• **Problem description**:
Bring together every line in the data that includes "Каталог".

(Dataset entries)
⟨

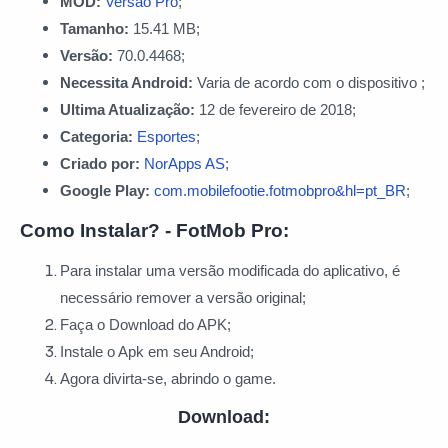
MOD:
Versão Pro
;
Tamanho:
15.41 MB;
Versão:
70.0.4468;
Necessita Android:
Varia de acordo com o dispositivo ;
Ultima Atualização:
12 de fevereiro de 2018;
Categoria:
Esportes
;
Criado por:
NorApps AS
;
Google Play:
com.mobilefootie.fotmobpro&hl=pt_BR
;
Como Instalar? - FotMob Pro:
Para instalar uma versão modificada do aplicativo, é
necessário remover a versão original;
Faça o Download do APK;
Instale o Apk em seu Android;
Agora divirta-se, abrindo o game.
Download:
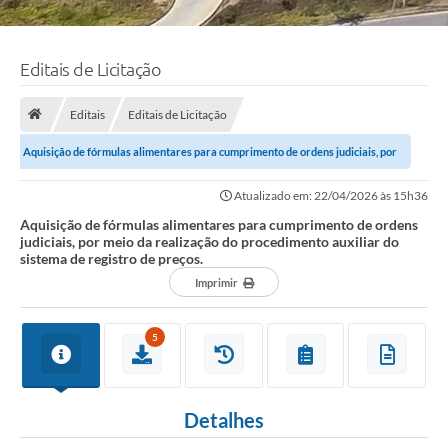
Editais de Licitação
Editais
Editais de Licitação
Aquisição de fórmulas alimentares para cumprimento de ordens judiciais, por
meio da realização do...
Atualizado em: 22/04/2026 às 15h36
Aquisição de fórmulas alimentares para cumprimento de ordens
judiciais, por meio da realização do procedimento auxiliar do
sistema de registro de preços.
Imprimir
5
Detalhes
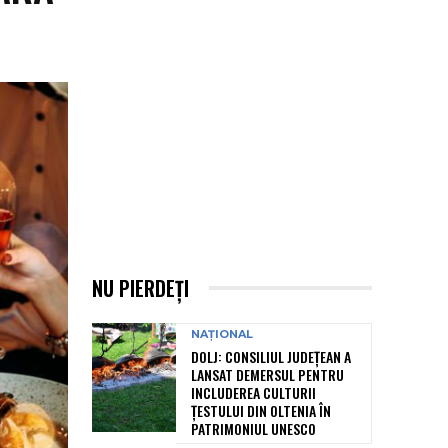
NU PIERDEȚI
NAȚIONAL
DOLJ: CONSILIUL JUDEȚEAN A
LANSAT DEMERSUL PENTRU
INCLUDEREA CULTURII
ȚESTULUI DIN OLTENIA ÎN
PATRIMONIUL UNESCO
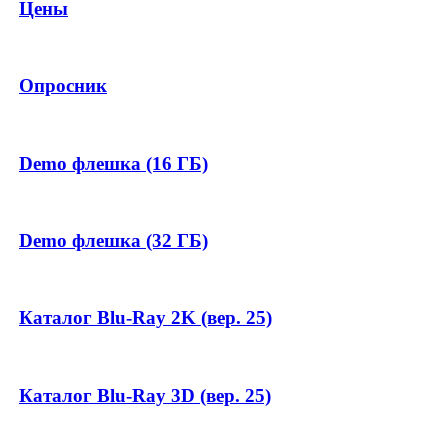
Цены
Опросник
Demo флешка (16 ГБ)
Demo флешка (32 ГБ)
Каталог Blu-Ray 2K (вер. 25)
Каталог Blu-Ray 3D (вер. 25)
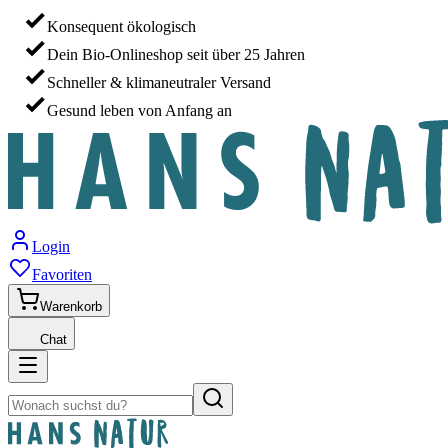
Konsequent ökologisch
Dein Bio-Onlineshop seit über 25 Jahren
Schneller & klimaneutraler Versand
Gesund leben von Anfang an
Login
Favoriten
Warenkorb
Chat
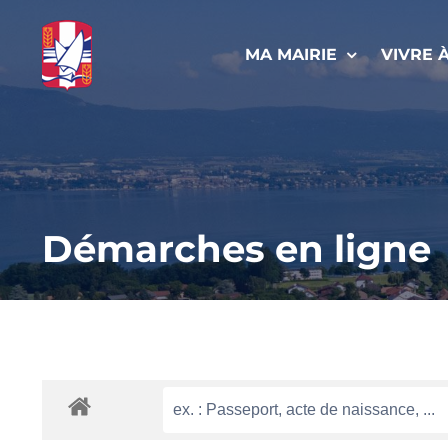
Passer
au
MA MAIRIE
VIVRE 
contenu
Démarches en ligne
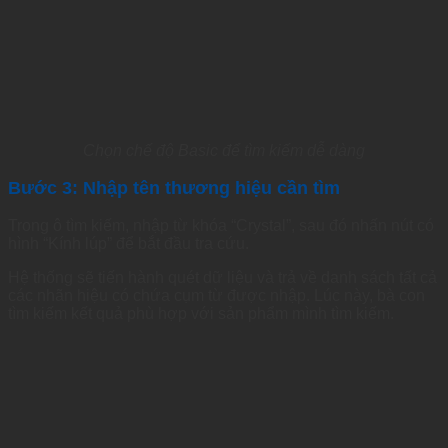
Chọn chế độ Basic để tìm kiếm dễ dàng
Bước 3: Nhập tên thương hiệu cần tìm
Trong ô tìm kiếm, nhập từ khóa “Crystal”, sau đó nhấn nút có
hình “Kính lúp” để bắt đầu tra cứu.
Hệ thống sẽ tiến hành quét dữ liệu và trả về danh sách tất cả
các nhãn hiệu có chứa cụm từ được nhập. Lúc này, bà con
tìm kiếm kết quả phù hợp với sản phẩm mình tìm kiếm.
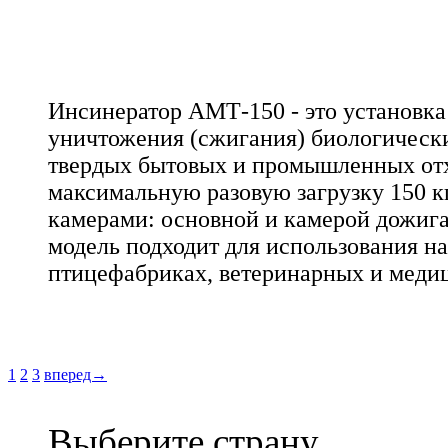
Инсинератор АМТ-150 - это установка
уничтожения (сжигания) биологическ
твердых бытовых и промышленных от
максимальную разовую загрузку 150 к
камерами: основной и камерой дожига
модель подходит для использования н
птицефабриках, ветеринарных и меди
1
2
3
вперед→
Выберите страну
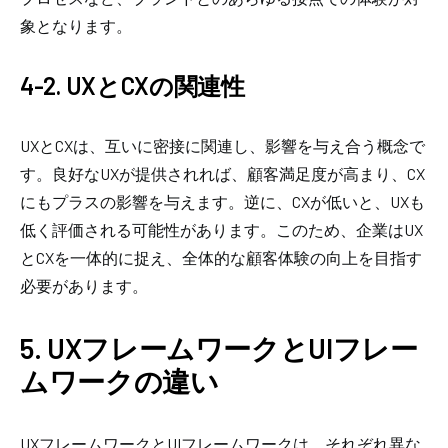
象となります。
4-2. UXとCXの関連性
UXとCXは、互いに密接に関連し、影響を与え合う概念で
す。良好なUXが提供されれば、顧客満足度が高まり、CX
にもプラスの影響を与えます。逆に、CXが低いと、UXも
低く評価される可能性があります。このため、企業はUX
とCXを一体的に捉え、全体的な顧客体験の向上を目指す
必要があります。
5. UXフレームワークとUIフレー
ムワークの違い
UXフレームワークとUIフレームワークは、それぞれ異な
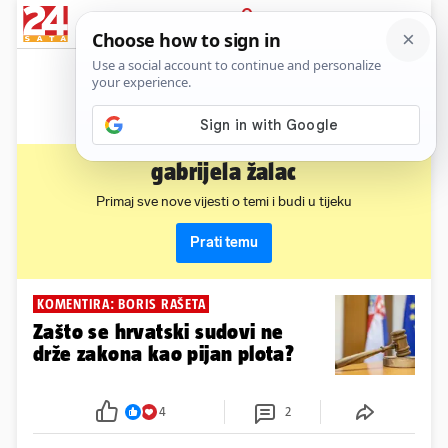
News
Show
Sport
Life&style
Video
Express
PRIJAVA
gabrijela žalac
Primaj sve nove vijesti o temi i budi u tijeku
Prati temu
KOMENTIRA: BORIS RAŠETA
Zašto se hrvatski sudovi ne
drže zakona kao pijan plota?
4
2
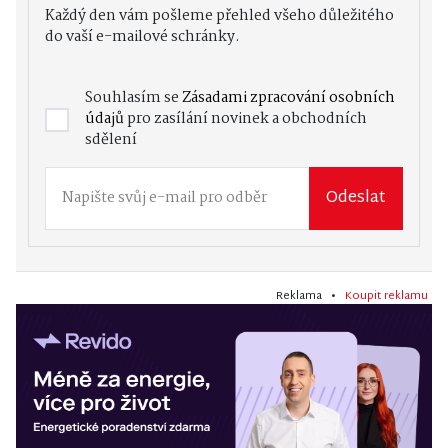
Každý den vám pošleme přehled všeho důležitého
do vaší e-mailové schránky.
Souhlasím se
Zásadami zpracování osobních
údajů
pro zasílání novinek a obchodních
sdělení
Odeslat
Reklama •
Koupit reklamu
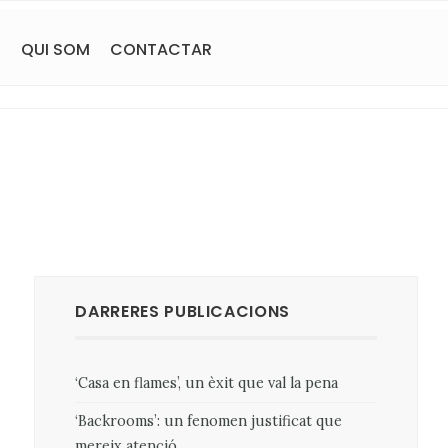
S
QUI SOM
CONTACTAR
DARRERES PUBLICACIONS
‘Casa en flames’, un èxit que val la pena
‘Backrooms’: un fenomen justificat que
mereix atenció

⟩
⟨

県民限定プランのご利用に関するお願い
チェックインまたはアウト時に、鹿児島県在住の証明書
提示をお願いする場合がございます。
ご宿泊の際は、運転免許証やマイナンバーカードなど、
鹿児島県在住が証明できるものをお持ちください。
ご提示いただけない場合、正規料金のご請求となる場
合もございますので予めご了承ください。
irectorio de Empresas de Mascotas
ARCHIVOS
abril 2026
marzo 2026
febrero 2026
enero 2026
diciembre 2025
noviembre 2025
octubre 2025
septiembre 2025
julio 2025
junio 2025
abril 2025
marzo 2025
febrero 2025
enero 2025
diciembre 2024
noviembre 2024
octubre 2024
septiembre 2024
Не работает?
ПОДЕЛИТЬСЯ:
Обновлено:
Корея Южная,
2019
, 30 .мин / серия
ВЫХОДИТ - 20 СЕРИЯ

⟩

• **Result of the task**:
Каталог Blu-Ray 2K (вер. 25)
Каталог Blu-Ray 3D (вер. 25)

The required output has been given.